### Supplied records
========

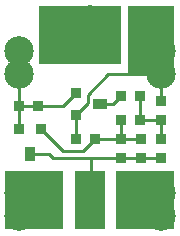
<source format=gtl>
%FSLAX42Y42*%
%MOMM*%
G71*
G01*
G75*
G04 Layer_Physical_Order=1*
G04 Layer_Color=255*
%ADD10R,0.90X0.95*%
%ADD11R,0.95X0.90*%
%ADD12R,7.00X5.00*%
%ADD13R,4.00X6.00*%
%ADD14R,5.00X5.00*%
%ADD15R,0.90X0.90*%
%ADD16R,1.25X0.90*%
%ADD17R,0.90X1.25*%
%ADD18R,0.90X0.90*%
%ADD19C,0.25*%
%ADD20R,2.50X5.00*%
%ADD21C,2.50*%
D10*
X10140Y6040D02*
D03*
X9980D02*
D03*
X10360Y6200D02*
D03*
X10520D02*
D03*
X9660Y6320D02*
D03*
X9500D02*
D03*
X10360Y6400D02*
D03*
X10520D02*
D03*
D11*
X10530Y5880D02*
D03*
Y6040D02*
D03*
X10360Y5880D02*
D03*
Y6040D02*
D03*
X10700Y6200D02*
D03*
Y6360D02*
D03*
Y5880D02*
D03*
Y6040D02*
D03*
D12*
X10020Y6920D02*
D03*
D13*
X10620Y6870D02*
D03*
D14*
X10570Y5520D02*
D03*
X9630D02*
D03*
D15*
X9980Y6430D02*
D03*
Y6240D02*
D03*
D16*
X10185Y6335D02*
D03*
D17*
X9595Y5915D02*
D03*
D18*
X9500Y6120D02*
D03*
X9690D02*
D03*
D19*
X10256Y6590D02*
X10700D01*
X10080Y6414D02*
X10256Y6590D01*
X10080Y6340D02*
Y6414D01*
X9980Y6240D02*
X10080Y6340D01*
X9980Y6040D02*
Y6240D01*
X9790Y5875D02*
X10105D01*
X9750Y5915D02*
X9790Y5875D01*
X9595Y5915D02*
X9750D01*
X10105Y5875D02*
X10525D01*
X9500Y6120D02*
Y6320D01*
X9690Y6120D02*
X9870Y5940D01*
X10040D01*
X10140Y6040D01*
X10360D01*
X10700Y6360D02*
Y6590D01*
X10520Y6200D02*
X10700D01*
Y6040D02*
Y6200D01*
X10530Y5880D02*
X10700D01*
X10360Y6040D02*
X10530D01*
X10105Y5525D02*
Y5875D01*
X10520Y6200D02*
Y6400D01*
X10360Y6040D02*
Y6200D01*
X10295Y6335D02*
X10360Y6400D01*
X10185Y6335D02*
X10295D01*
X10700Y6780D02*
Y6850D01*
Y6590D02*
Y6780D01*
X9870Y6320D02*
X9980Y6430D01*
X9660Y6320D02*
X9870D01*
X9500D02*
X9660D01*
X9500D02*
Y6590D01*
Y6850D01*
D20*
X10100Y5520D02*
D03*
D21*
Y6853D02*
D03*
X10700Y5390D02*
D03*
Y6590D02*
D03*
X9500Y5390D02*
D03*
Y6590D02*
D03*
X10700Y6780D02*
D03*
Y5580D02*
D03*
X9500Y6780D02*
D03*
Y5580D02*
D03*
X10100Y7043D02*
D03*
M02*

</source>
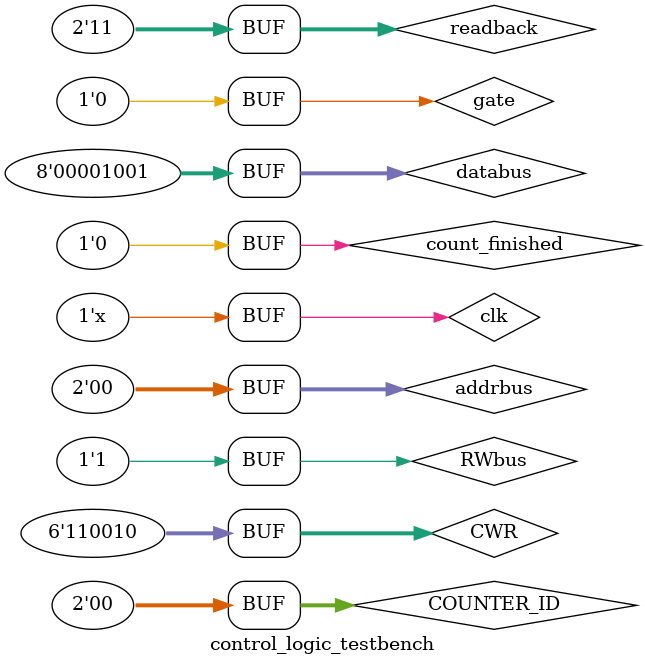
<source format=v>
`timescale 1ns/1ps

module control_logic_testbench;
    //indirizzo del contatore di appartenenza
    reg [1:0] COUNTER_ID = 2'b00;
    //porte con l'esterno
    reg clk = 0;
    always #5 clk = !clk;
    reg gate = 0;
    wire out;
    //porte per le istruzioni provenienti dal Control Word Register
    reg [5:0] CWR; //CWR[5:4]=high/low byte; CWR[3:1]=mode; CWR[0]=BCD
    reg [1:0] readback = 2'b11; //readback[1]=COUNT_; readback[0]=STATUS_
    //porte per osservare i bus
    reg [7:0] databus;
    reg [1:0] addrbus = 2'b00;
    reg       RWbus = 0; //0=scrittura; 1=lettura
    //fili di controllo CR
    wire write_high;
    wire write_low;
    wire CR_reset;
    //fili di controllo CE
    wire start_count;
    reg count_finished = 0; //=1 se CE raggiunge zero
    //fili di controllo OL
    wire read_high;
    wire read_low;
    wire latch_high;
    wire latch_low;
    wire OL_reset;
    //per registro STATUS
    wire null_count; //0=CR loaded in CE; 1=new control word / new content in CR
    
    initial begin
        #1;
        CWR = 6'b010000;
        #1;
        databus = 8'd12;
        #17;
        CWR = 6'b110010;
        databus = 8'd119;
        #5 databus = 8'd9;
        #10;
        RWbus = 1;
    end
    
    control_logic CL(
        .COUNTER_ID(COUNTER_ID),
        .clk(clk), .gate(gate), .out(out),
        .CWR(CWR), .readback(readback),
        .databus(databus), .addrbus(addrbus), .RWbus(RWbus),
        .write_high(write_high), .write_low(write_low), .CR_reset(CR_reset),
        .start_count(start_count), .count_finished(count_finished),
        .read_high(read_high), .read_low(read_low),
        .latch_high(latch_high), .latch_low(latch_low),
        .OL_reset(OL_reset),
        .null_count(null_count)
    );
    
    wire write_completed = CL.write_completed;
    wire half_write = CL.half_write;
	
endmodule

</source>
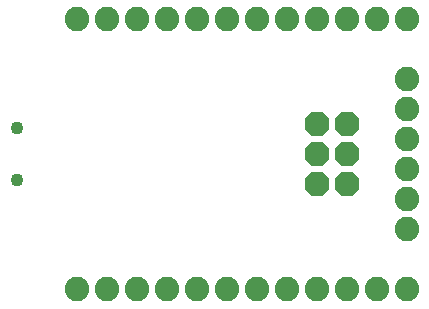
<source format=gbr>
G04 EAGLE Gerber RS-274X export*
G75*
%MOMM*%
%FSLAX34Y34*%
%LPD*%
%INSoldermask Bottom*%
%IPPOS*%
%AMOC8*
5,1,8,0,0,1.08239X$1,22.5*%
G01*
%ADD10C,1.103200*%
%ADD11P,2.254402X8X112.500000*%
%ADD12C,2.082800*%


D10*
X50800Y149000D03*
X50800Y105000D03*
D11*
X330200Y101600D03*
X304800Y101600D03*
X330200Y127000D03*
X304800Y127000D03*
X330200Y152400D03*
X304800Y152400D03*
D12*
X101600Y12700D03*
X127000Y12700D03*
X152400Y12700D03*
X177800Y12700D03*
X203200Y12700D03*
X228600Y12700D03*
X254000Y12700D03*
X279400Y12700D03*
X304800Y12700D03*
X330200Y12700D03*
X355600Y12700D03*
X381000Y12700D03*
X101600Y241300D03*
X127000Y241300D03*
X152400Y241300D03*
X177800Y241300D03*
X203200Y241300D03*
X228600Y241300D03*
X254000Y241300D03*
X279400Y241300D03*
X304800Y241300D03*
X330200Y241300D03*
X355600Y241300D03*
X381000Y241300D03*
X381000Y63500D03*
X381000Y88900D03*
X381000Y114300D03*
X381000Y139700D03*
X381000Y165100D03*
X381000Y190500D03*
M02*

</source>
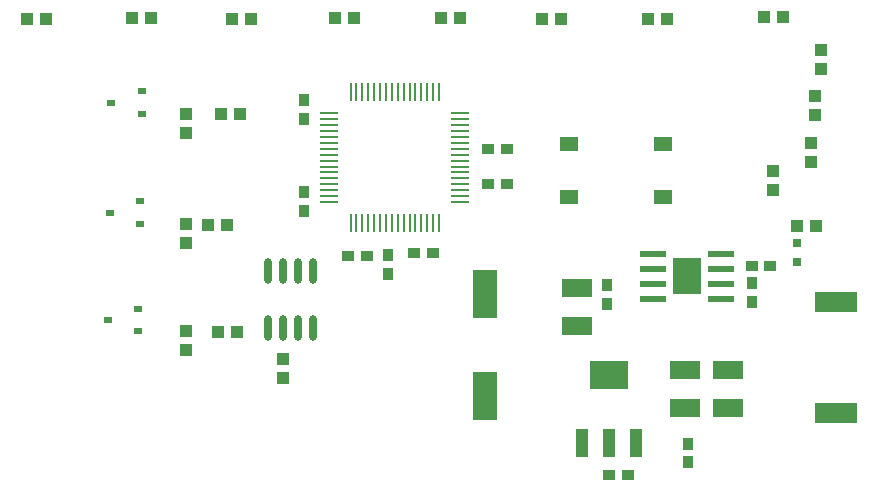
<source format=gtp>
G04*
G04 #@! TF.GenerationSoftware,Altium Limited,Altium Designer,18.1.6 (161)*
G04*
G04 Layer_Color=8421504*
%FSLAX25Y25*%
%MOIN*%
G70*
G01*
G75*
%ADD17R,0.02756X0.02362*%
%ADD18R,0.03937X0.09449*%
%ADD19R,0.12598X0.09449*%
%ADD20O,0.02362X0.08661*%
%ADD21R,0.06122X0.05118*%
%ADD22O,0.00381X0.06287*%
%ADD23O,0.06287X0.00381*%
%ADD24R,0.14016X0.07008*%
%ADD25R,0.08661X0.01968*%
%ADD26R,0.09449X0.12205*%
%ADD27R,0.03150X0.03150*%
%ADD28R,0.07874X0.16142*%
%ADD29R,0.03937X0.03740*%
%ADD30R,0.09843X0.05906*%
%ADD31R,0.03740X0.03937*%
%ADD32R,0.03937X0.04134*%
%ADD33R,0.04134X0.03937*%
D17*
X128882Y263500D02*
D03*
X139118Y267240D02*
D03*
Y259760D02*
D03*
X137902Y187260D02*
D03*
Y194740D02*
D03*
X127665Y191000D02*
D03*
X128382Y226874D02*
D03*
X138618Y230614D02*
D03*
Y223134D02*
D03*
D18*
X285849Y150000D02*
D03*
X294904D02*
D03*
X303959D02*
D03*
D19*
X294904Y172835D02*
D03*
D20*
X181000Y188500D02*
D03*
X186000D02*
D03*
X191000D02*
D03*
X196000D02*
D03*
X181000Y207398D02*
D03*
X186000D02*
D03*
X191000D02*
D03*
X196000D02*
D03*
D21*
X281350Y232142D02*
D03*
Y249858D02*
D03*
X312650Y232142D02*
D03*
Y249858D02*
D03*
D22*
X208658Y267000D02*
D03*
X210626D02*
D03*
X212595D02*
D03*
X214563D02*
D03*
X216531D02*
D03*
X218500D02*
D03*
X220468D02*
D03*
X222437D02*
D03*
X224406D02*
D03*
X226374D02*
D03*
X228343D02*
D03*
X230311D02*
D03*
X232279D02*
D03*
X234248D02*
D03*
X236216D02*
D03*
X238185D02*
D03*
Y223299D02*
D03*
X236216D02*
D03*
X234248D02*
D03*
X232279D02*
D03*
X230311D02*
D03*
X228343D02*
D03*
X226374D02*
D03*
X224406D02*
D03*
X222437D02*
D03*
X220468D02*
D03*
X218500D02*
D03*
X216531D02*
D03*
X214563D02*
D03*
X212595D02*
D03*
X210626D02*
D03*
X208658D02*
D03*
D23*
X245272Y259913D02*
D03*
Y257945D02*
D03*
Y255976D02*
D03*
Y254008D02*
D03*
Y252039D02*
D03*
Y250071D02*
D03*
Y248102D02*
D03*
Y246134D02*
D03*
Y244165D02*
D03*
Y242197D02*
D03*
Y240228D02*
D03*
Y238260D02*
D03*
Y236291D02*
D03*
Y234323D02*
D03*
Y232354D02*
D03*
Y230386D02*
D03*
X201571D02*
D03*
Y232354D02*
D03*
Y234323D02*
D03*
Y236291D02*
D03*
Y238260D02*
D03*
Y240228D02*
D03*
Y242197D02*
D03*
Y244165D02*
D03*
Y246134D02*
D03*
Y248102D02*
D03*
Y250071D02*
D03*
Y252039D02*
D03*
Y254008D02*
D03*
Y255976D02*
D03*
Y257945D02*
D03*
Y259913D02*
D03*
D24*
X370491Y160101D02*
D03*
Y197109D02*
D03*
D25*
X332161Y198105D02*
D03*
X332161Y203105D02*
D03*
Y208105D02*
D03*
X332161Y213105D02*
D03*
X309523Y198105D02*
D03*
Y203105D02*
D03*
X309523Y208105D02*
D03*
X309523Y213105D02*
D03*
D26*
X320842Y205605D02*
D03*
D27*
X357350Y216748D02*
D03*
Y210252D02*
D03*
D28*
X253491Y165584D02*
D03*
Y199836D02*
D03*
D29*
X301157Y139500D02*
D03*
X294858D02*
D03*
X260650Y236291D02*
D03*
X254350D02*
D03*
X260650Y248000D02*
D03*
X254350D02*
D03*
X236050Y213298D02*
D03*
X229750D02*
D03*
X214150Y212500D02*
D03*
X207850D02*
D03*
X348641Y209105D02*
D03*
X342342Y209105D02*
D03*
D30*
X283991Y189210D02*
D03*
Y201729D02*
D03*
X334559Y161725D02*
D03*
X334559Y174245D02*
D03*
X320121Y161734D02*
D03*
Y174254D02*
D03*
D31*
X193256Y227474D02*
D03*
Y233774D02*
D03*
X193000Y264500D02*
D03*
Y258201D02*
D03*
X221000Y212799D02*
D03*
Y206500D02*
D03*
X294070Y196455D02*
D03*
Y202754D02*
D03*
X342491Y203255D02*
D03*
X342491Y196955D02*
D03*
X321029Y143566D02*
D03*
Y149866D02*
D03*
D32*
X349500Y240650D02*
D03*
Y234350D02*
D03*
X365500Y274850D02*
D03*
Y281150D02*
D03*
X363500Y265650D02*
D03*
Y259350D02*
D03*
X362000Y250016D02*
D03*
Y243717D02*
D03*
X153839Y187299D02*
D03*
Y181000D02*
D03*
X186000Y178150D02*
D03*
Y171850D02*
D03*
X153799Y216850D02*
D03*
Y223150D02*
D03*
X153839Y259650D02*
D03*
Y253350D02*
D03*
D33*
X357350Y222500D02*
D03*
X363650D02*
D03*
X170650Y187000D02*
D03*
X164350D02*
D03*
X167500Y222760D02*
D03*
X161201D02*
D03*
X165500Y259650D02*
D03*
X171799D02*
D03*
X245150Y291650D02*
D03*
X238850D02*
D03*
X107150Y291500D02*
D03*
X100850D02*
D03*
X142150Y291650D02*
D03*
X135850D02*
D03*
X278799Y291500D02*
D03*
X272500D02*
D03*
X175449D02*
D03*
X169150D02*
D03*
X314150D02*
D03*
X307850D02*
D03*
X209650Y291650D02*
D03*
X203350D02*
D03*
X352650Y292000D02*
D03*
X346350D02*
D03*
M02*

</source>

========

### Work instructions
Copy all lines from the entries that contain the word "databus".

### Output for this exercise
    reg [7:0] databus;
        databus = 8'd12;
        databus = 8'd119;
        #5 databus = 8'd9;
        .databus(databus), .addrbus(addrbus), .RWbus(RWbus),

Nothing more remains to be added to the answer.